• [Problem details] With the pictures excluded, reproduce all of the data exactly.

===== Records for processing

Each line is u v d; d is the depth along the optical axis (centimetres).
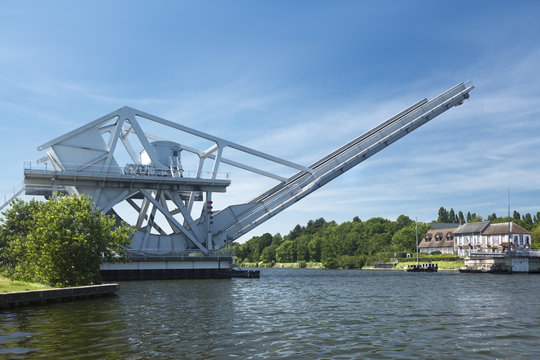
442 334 1426
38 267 2736
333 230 16175
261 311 2052
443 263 8781
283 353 1153
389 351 1179
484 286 3759
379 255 11250
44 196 5706
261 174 5603
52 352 1131
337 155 5753
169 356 1106
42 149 4819
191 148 5741
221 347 1220
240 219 5600
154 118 5231
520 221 11944
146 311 2000
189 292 3181
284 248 16688
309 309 2134
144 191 5247
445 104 5891
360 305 2311
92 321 1658
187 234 5312
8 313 1873
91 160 5025
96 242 2847
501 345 1252
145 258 4953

==========

• [Response area]
Each line is u v d; d is the depth along the optical axis (centimetres).
442 334 1426
38 267 2736
333 230 16175
261 311 2052
443 263 8781
283 353 1153
389 351 1179
484 286 3759
379 255 11250
44 196 5706
261 174 5603
52 352 1131
337 155 5753
169 356 1106
42 149 4819
191 148 5741
221 347 1220
240 219 5600
154 118 5231
520 221 11944
146 311 2000
189 292 3181
284 248 16688
309 309 2134
144 191 5247
445 104 5891
360 305 2311
92 321 1658
187 234 5312
8 313 1873
91 160 5025
96 242 2847
501 345 1252
145 258 4953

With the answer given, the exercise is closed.